Holy Week calls us to stand at the foot of the Cross as disciples who recognize in the Crucified the face of every suffering man and woman, the cry of every people longing for justice, and the silence of God who takes upon Himself the evil of the world in order to transform it from within.
In this year in which we celebrate the Franciscan Centenary — eight hundred years since the Transitus of Francis, that poor and joyful death in Assisi which was his final word to the world — I feel the need to address our entire family, asking you to live this Good Friday with renewed intensity and love as a common day of prayer, fasting and penance — in communion with the whole Church — to implore peace, reconciliation and justice.
In communion with Jerusalem and the Holy Land
There is a place that weighs heavily on the hearts of many: Jerusalem, the city of peace — Ir Shalom — which for too long has borne within itself the opposite of its name. The entire Holy Land and the Middle East are living a situation that deeply concerns us, not only because of its immediate consequences, but also because of what it foreshadows for the future of humanity.
By explicit will of the Apostolic See, we have been present as Custodians of the Holy Places for seven centuries, and we remain there in a spirit of service in her name.
I can testify that our friars in the Custody of the Holy Land live this reality each day with fidelity and discretion, remaining steadfast: they do not wish to present themselves as victims, nor to raise further voices already too loud. They desire to be — and indeed are — persistent seekers of reconciliation, dialogue and human wisdom. This is our vocation in that land: to serve and to guard, in the name of the whole Church.
We do not take sides against anyone. We take sides for peace and for the smallest and most vulnerable, those most exposed to the logic of the powerful of this world. And we do so steadfastly, persistently, and in an evangelical spirit. For peace is not a political position: it is the name of God waiting to resound in the streets of every wounded city, in the heart of every person who desires to live and not to die.
Our unarmed weapon
Francis of Assisi went to meet the Sultan without weapons, without armies, with no other wealth than the Gospel and fraternity. He did not obtain immediate peace. Yet he opened a gateway that time has not closed. That gateway we are called to keep open today, eight hundred years later.
Our unarmed weapon is prayer. To this we add fasting — a free choice of deprivation that makes us one with those who have lost everything — and conversion: to words of peace where division is sown, to gestures of reconciliation where walls are built, to courageous choices where it would be easier to remain silent.
A cry on behalf of many
I ask you, brothers and sisters: let us live this Holy Week, and especially Good Friday, as a day of offering and of a cry raised to God. On behalf of those who have no voice. On behalf of children who have not chosen war, of the elderly who remember when there was peace, of those — Christians, Jews, Muslims — who still believe that God desires something different for this land than what our eyes now see.
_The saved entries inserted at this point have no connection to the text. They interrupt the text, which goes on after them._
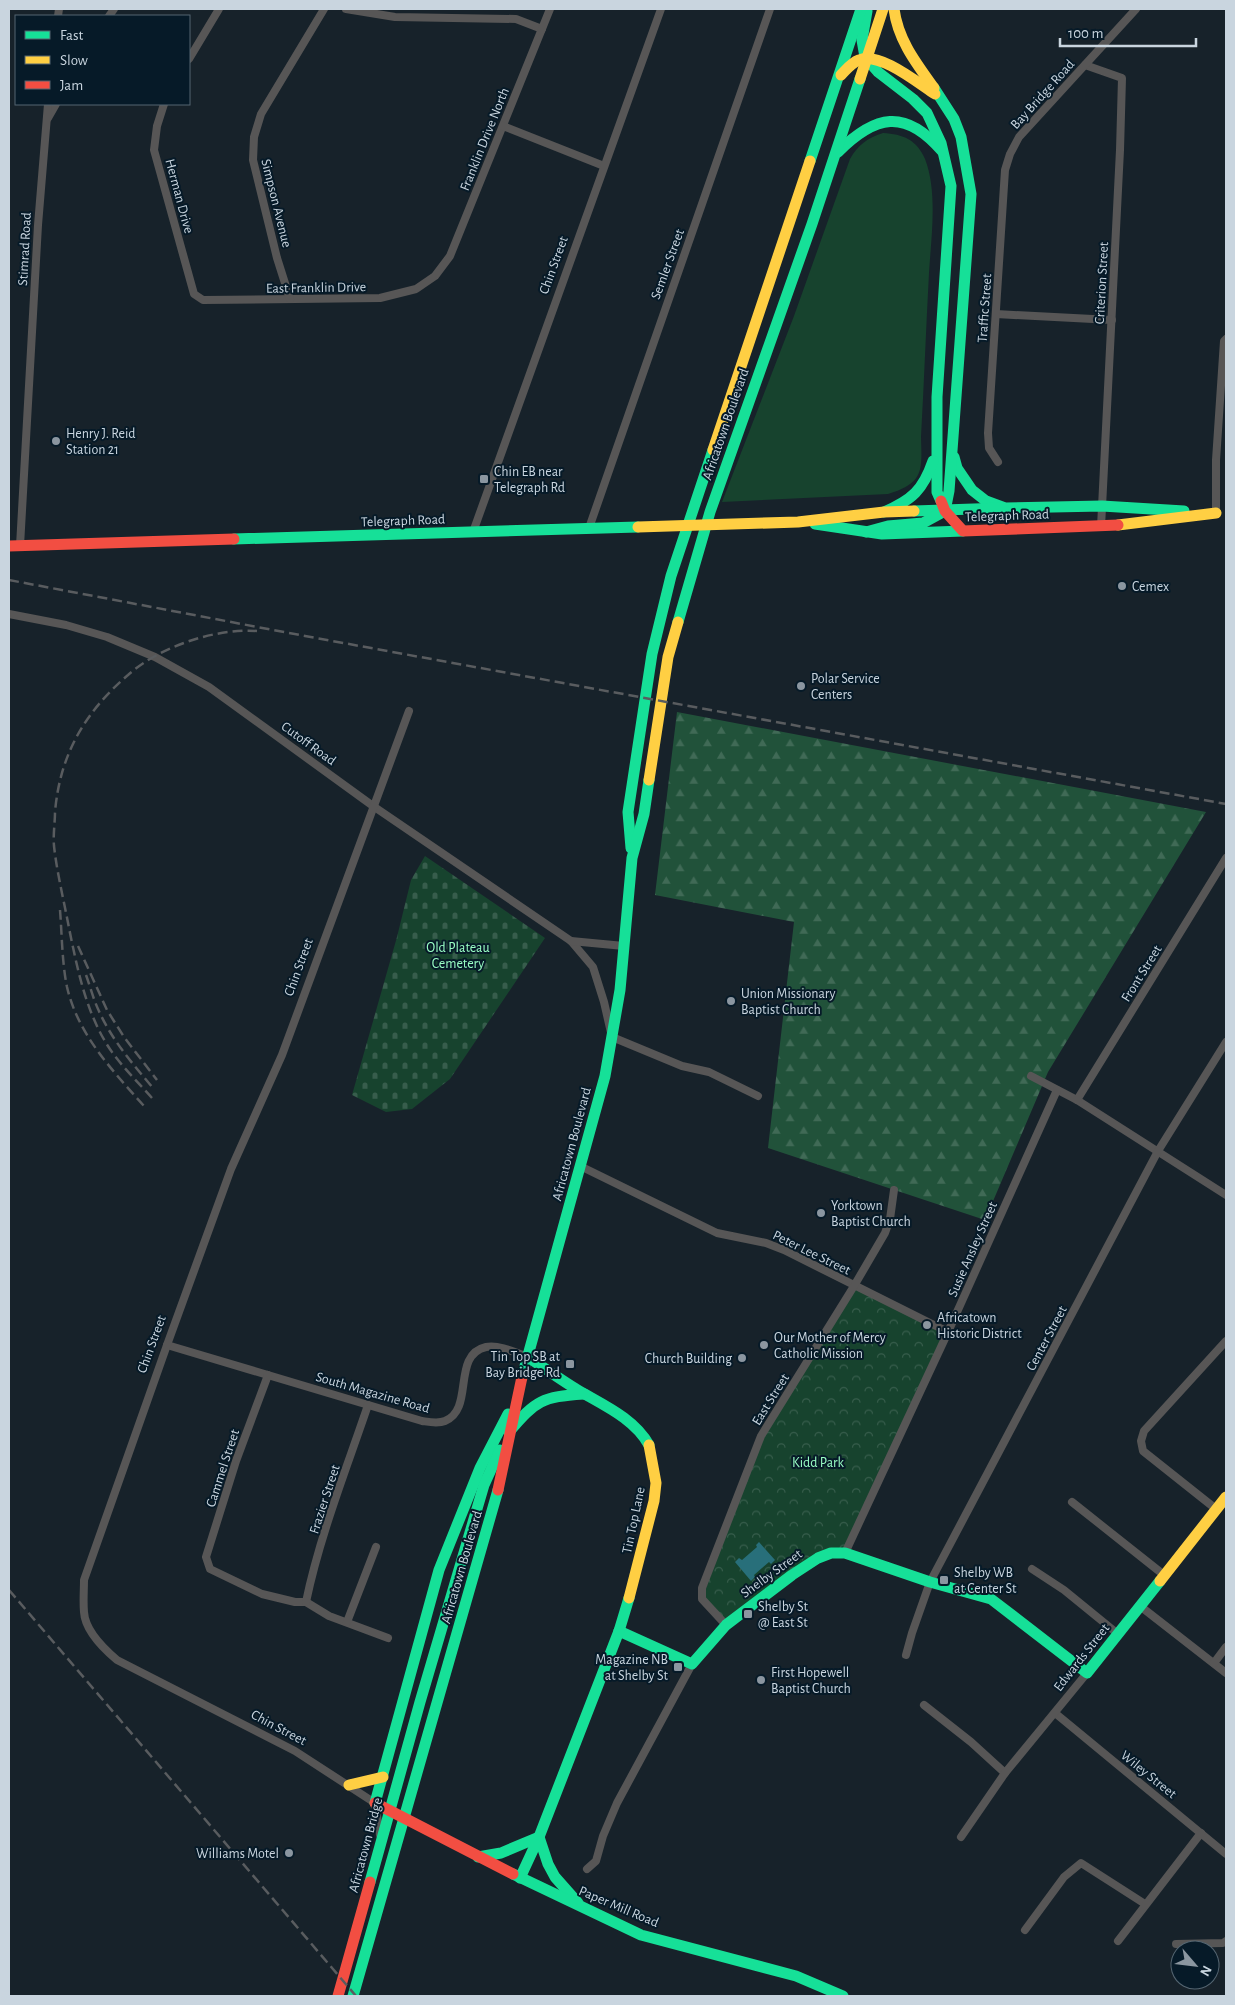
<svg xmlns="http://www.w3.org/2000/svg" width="1235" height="2005" viewBox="0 0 1235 2005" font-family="'Alegreya Sans',sans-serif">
  <defs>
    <pattern id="forest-firs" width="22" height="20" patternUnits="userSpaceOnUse" patternTransform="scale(1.25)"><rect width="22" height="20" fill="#21523a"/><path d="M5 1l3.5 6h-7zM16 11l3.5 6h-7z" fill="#406a56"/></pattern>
    <pattern id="cemetery-stones" width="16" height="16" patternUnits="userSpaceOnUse" patternTransform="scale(1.25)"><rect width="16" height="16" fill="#17432e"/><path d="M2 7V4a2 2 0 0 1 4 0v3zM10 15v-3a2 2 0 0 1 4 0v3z" fill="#375d4c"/></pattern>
    <pattern id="park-crowns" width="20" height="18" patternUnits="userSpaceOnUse" patternTransform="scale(1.25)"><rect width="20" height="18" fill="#17432e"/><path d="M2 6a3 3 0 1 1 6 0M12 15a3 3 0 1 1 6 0" fill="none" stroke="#375d4c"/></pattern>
  </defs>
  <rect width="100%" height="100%" fill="#17222a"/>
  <path fill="#17432e" d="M883,133C903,134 917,140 925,159C938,192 931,239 929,273C926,328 924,383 921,437C922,471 924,483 888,494L722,502L794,316L850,159C858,145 867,138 883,133Z"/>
  <polygon fill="url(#forest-firs)" points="677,712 1206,812 1048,1072 985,1220 768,1148 794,922 655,895"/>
  <polygon fill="url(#cemetery-stones)" points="425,856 545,938 450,1079 412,1109 386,1112 352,1095 397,937 411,880"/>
  <polygon fill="url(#park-crowns)" points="854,1286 948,1332 845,1553 831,1553 726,1625 702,1599 761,1436"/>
  <polygon fill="#286f7a" points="759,1542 775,1560 771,1564 769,1562 754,1575 755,1577 751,1581 735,1562 739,1558 742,1560 757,1547 756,1545"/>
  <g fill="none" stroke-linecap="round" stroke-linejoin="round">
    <g stroke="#575656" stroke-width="8">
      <polyline points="346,9 395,17 516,19 542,29"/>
      <polyline points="58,16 59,9"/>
      <polyline points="109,16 114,9"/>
      <polyline points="189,59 219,9"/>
      <polyline points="1085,65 1122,78 1120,150 1101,527"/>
      <polyline points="164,104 157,126 154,150 194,294 203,300 380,298 416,289 435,276 450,256 550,9"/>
      <polyline points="48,118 56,104"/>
      <polyline points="503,126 604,166"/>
      <polyline points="290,299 277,258 253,160 254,137 261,114 324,9"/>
      <polyline points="996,314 1112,320"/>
      <polyline points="998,462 989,448 988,433 1005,170 1010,154 1019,137 1136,9"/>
      <polyline points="1216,513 1216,460 1224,341 1226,339"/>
      <polyline points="589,528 770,9"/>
      <polyline points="473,532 661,9"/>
      <polyline points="20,546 38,225 48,104"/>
      <polyline points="9,614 66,625 107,637 155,657 209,687 373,806 571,941 593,967 604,1002 612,1037 682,1066 709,1072 758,1096"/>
      <polyline points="571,941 624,946"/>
      <polyline points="1031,1076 1077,1100 1226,1195"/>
      <polyline points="1077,1100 1226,858"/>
      <polyline points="580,1166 717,1233 766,1243 784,1250 948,1332"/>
      <path d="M167,1345L422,1421C429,1422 438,1424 445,1421C475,1409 451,1355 486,1347C498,1344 517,1353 528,1357"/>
      <polyline points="268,1375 236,1461 206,1557 210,1569 262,1594 295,1602 306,1602 329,1616 388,1638"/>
      <polyline points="1072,1502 1164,1575"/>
      <polyline points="1216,1509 1143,1451 1141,1441 1144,1431 1226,1341"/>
      <polyline points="845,1553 948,1332 1057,1090"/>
      <polyline points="1032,1569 1064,1590 1118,1634"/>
      <path d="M306,1602C320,1535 346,1470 368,1405"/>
      <polyline points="1140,1606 1226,1673"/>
      <polyline points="347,1622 376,1547"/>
      <polyline points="726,1625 702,1599 702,1588 761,1436 854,1286 885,1233 890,1219 894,1190"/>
      <polyline points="906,1655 912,1633 930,1582 1158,1151 1226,1042"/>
      <polyline points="1214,1663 1226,1647"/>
      <polyline points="924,1705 971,1742 1005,1773"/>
      <polyline points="1055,1713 1226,1854"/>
      <path d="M380,1835L375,1803L295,1751L117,1660C104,1649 85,1630 84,1612C83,1601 84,1590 84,1580L167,1345L231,1169L282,1055L409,711"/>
      <polyline points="961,1837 1005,1773 1087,1673"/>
      <polyline points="587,1869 596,1861 603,1836 617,1803 692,1664"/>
      <polyline points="1025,1930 1064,1877 1081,1863 1145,1904"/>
      <polyline points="1118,1941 1201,1833"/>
      <polyline points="1176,1944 1223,1943 1226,1941"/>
    </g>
    <g stroke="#16e098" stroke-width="11">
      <polyline points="867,11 862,40 865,57 878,72 913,99 927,113 941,143 951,186 937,397 937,492 941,501"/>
      <path d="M838,152C875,115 905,108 942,151"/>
      <polyline points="810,161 861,9"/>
      <polyline points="954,457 957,468 972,490 986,501 1005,508 1102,506 1184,511"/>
      <polyline points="914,511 1003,508"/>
      <path d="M884,512C912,500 923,490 933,461"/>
      <polyline points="815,524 882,534 963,531"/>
      <polyline points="866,532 888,526 923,523 945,511 949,491 971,194 961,137 954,119 934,88"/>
      <polyline points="234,539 638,527"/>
      <polyline points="678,622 710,512 812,224 860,79"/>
      <polyline points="631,848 628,812 652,654 671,576 713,450"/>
      <path d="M528,1357C544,1368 560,1379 576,1389C603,1405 634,1418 649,1445"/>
      <polyline points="522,1377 605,1076 620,990 632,858 644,814 649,780"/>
      <path d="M509,1432C536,1400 542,1397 584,1394"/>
      <polyline points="619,1631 692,1664 726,1625 792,1575 818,1558 831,1553 845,1553 930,1582 991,1599 1087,1673 1160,1581"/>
      <polyline points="375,1803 439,1570 480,1468 508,1414"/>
      <polyline points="478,1857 501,1853 539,1837 548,1864 555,1877 578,1903"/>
      <polyline points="513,1874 641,1935 796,1976 843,1996"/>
      <polyline points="520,1878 539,1837 619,1631 629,1598"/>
      <polyline points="370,1882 420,1702 484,1485 500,1450"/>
      <polyline points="353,1996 498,1490"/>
    </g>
    <g stroke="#ffcf43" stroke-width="11">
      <path d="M894,9C898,40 916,63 934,88"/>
      <path d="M841,75C846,70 851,63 859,60C879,51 918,83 935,94"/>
      <polyline points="860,79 883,9"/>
      <polyline points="713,450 810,161"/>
      <polyline points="1118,525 1216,513"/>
      <polyline points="638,527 798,522 884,512 914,511"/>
      <polyline points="649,780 668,657 678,622"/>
      <polyline points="1160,1581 1226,1497"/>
      <polyline points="629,1598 654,1501 656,1483 649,1445"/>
      <polyline points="349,1785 383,1777"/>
    </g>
    <g stroke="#f24e42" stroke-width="11">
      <polyline points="941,501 945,511 963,531 1118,525"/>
      <polyline points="9,546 234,539"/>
      <polyline points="498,1490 522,1377"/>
      <polyline points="375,1803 513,1874"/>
      <polyline points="338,1996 370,1882"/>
    </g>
    <g stroke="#595c5f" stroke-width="2.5" stroke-dasharray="10 5" stroke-linecap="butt">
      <polyline points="9,580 305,636 1226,804"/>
      <path d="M60,910C62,935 62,963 67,987C78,1035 113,1071 144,1106"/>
      <polyline points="78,946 107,1010 124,1037 157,1080"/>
      <path d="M86,975C90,986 93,998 98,1009C111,1039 132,1063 153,1088"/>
      <path d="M152,1098C137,1081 118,1063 106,1043C85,1008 77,967 69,928C64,901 57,873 54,846C53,834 55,823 55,812C60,754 85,712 128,675C159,647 215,628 257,631"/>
      <polyline points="9,1590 356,1996"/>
    </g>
  </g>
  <g fill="#8b96a0" stroke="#061a28" stroke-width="2">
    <circle cx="56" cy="441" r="5"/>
    <rect x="479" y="474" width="10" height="10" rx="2.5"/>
    <circle cx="1122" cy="586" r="5"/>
    <circle cx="801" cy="686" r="5"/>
    <circle cx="731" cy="1001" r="5"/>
    <circle cx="821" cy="1213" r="5"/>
    <circle cx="927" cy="1325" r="5"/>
    <circle cx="764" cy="1345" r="5"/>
    <circle cx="742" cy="1358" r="5"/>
    <rect x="565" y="1359" width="10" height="10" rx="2.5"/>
    <rect x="939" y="1575" width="10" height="10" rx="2.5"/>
    <rect x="743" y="1609" width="10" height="10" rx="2.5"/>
    <rect x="673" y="1662" width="10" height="10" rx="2.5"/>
    <circle cx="761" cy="1680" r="5"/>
    <circle cx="289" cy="1853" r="5"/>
  </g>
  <g text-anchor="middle" stroke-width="4" stroke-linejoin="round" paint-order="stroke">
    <g font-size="14" fill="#c9d5df" stroke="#061a28">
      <text transform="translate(1042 94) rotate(-48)" y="5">Bay Bridge Road</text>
      <text transform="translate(484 139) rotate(-68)" y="5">Franklin Drive North</text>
      <text transform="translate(180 196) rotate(75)" y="5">Herman Drive</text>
      <text transform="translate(277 203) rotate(76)" y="5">Simpson Avenue</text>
      <text transform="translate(24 249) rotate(-87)" y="5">Stimrad Road</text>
      <text transform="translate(667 264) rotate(-70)" y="5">Semler Street</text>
      <text transform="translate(553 265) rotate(-70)" y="5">Chin Street</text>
      <text transform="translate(1101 283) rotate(-87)" y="5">Criterion Street</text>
      <text transform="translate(316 287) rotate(-1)" y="5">East Franklin Drive</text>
      <text transform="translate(984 308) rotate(-86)" y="5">Traffic Street</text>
      <text transform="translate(725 424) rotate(-71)" y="5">Africatown Boulevard</text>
      <text transform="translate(1007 515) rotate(-2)" y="5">Telegraph Road</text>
      <text transform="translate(403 520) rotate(-2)" y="5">Telegraph Road</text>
      <text transform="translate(309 743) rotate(36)" y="5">Cutoff Road</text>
      <text transform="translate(298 967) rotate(-70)" y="5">Chin Street</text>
      <text transform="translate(1141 973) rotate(-58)" y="5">Front Street</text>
      <text transform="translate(571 1144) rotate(-75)" y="5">Africatown Boulevard</text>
      <text transform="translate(972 1249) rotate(-66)" y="5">Susie Ansley Street</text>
      <text transform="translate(812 1252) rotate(26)" y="5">Peter Lee Street</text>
      <text transform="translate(1046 1338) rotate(-62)" y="5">Center Street</text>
      <text transform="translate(151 1344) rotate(-70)" y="5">Chin Street</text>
      <text transform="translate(373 1392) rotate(16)" y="5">South Magazine Road</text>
      <text transform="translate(770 1399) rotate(-58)" y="5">East Street</text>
      <text transform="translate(222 1468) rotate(-72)" y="5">Cammel Street</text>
      <text transform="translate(324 1499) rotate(-72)" y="5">Frazier Street</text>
      <text transform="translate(633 1520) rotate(-78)" y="5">Tin Top Lane</text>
      <text transform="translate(461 1567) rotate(-74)" y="5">Africatown Boulevard</text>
      <text transform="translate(771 1573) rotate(-36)" y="5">Shelby Street</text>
      <text transform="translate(1081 1657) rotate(-52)" y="5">Edwards Street</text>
      <text transform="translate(279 1727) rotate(28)" y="5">Chin Street</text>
      <text transform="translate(1149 1774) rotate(39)" y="5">Wiley Street</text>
      <text transform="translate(365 1845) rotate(-75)" y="5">Africatown Bridge</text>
      <text transform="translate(619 1906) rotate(23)" y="5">Paper Mill Road</text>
    </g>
    <g font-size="14" fill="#c9d5df" stroke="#061a28" text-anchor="start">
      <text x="66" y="438">Henry J. Reid<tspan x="66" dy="16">Station 21</tspan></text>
      <text x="494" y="476">Chin EB near<tspan x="494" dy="16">Telegraph Rd</tspan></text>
      <text x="1132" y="591">Cemex</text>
      <text x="811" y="683">Polar Service<tspan x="811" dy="16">Centers</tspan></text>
      <text x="741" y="998">Union Missionary<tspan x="741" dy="16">Baptist Church</tspan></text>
      <text x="831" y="1210">Yorktown<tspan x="831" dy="16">Baptist Church</tspan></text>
      <text x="937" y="1322">Africatown<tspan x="937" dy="16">Historic District</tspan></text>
      <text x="774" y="1342">Our Mother of Mercy<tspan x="774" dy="16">Catholic Mission</tspan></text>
      <text x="560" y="1361" text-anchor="end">Tin Top SB at<tspan x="560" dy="16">Bay Bridge Rd</tspan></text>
      <text x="732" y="1363" text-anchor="end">Church Building</text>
      <text x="954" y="1577">Shelby WB<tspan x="954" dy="16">at Center St</tspan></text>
      <text x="758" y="1611">Shelby St<tspan x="758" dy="16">@ East St</tspan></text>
      <text x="668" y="1664" text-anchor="end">Magazine NB<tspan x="668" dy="16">at Shelby St</tspan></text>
      <text x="771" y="1677">First Hopewell<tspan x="771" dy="16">Baptist Church</tspan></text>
      <text x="279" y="1858" text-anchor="end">Williams Motel</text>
    </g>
    <g font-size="14" fill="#99fec4" stroke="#061a28">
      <text x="458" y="952">Old Plateau<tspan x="458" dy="16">Cemetery</tspan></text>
      <text x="818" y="1467">Kidd Park</text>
    </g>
  </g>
  <rect width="1235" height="2005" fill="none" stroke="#c9d5df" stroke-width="20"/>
  <rect x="15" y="15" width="175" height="90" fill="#061a28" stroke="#546571"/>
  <rect x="25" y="31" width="25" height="8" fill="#16e098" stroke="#546571"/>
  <text x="60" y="40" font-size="15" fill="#c9d5df">Fast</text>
  <rect x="25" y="56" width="25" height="8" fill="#ffcf43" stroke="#546571"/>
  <text x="60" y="65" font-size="15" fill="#c9d5df">Slow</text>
  <rect x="25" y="81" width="25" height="8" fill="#f24e42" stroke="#546571"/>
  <text x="60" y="90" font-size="15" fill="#c9d5df">Jam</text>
  <g transform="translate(1195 1965) rotate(118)"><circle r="24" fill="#061a28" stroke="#546571"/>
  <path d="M0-4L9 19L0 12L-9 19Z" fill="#8b96a0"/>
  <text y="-8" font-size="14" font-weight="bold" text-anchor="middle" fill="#c9d5df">N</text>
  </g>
  <path d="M1060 38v8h136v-8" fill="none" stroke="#c9d5df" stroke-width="2.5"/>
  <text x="1068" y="38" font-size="15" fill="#c9d5df" stroke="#061a28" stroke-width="4" paint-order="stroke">100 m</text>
</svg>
Let us think in a particular way of the Holy Land, but let our gaze embrace all situations of conflict throughout the world — in Africa, Asia, Latin America, Europe — where we too, as Franciscan men and women, are present as witnesses of hope. Wherever there is a Franciscan fraternity, it is called to be a leaven of peace.
The Crucified does not ask us to resolve what we cannot resolve. He asks us not to turn away. To remain beneath the Cross — like Mary, like John, like the women of the Gospel — and never to cease believing that the final word is not death, but life.
Peace is possible. We believe in it. And we proclaim it through our poor lives, through our prayer, through our presence.
I embrace you all with fraternal affection.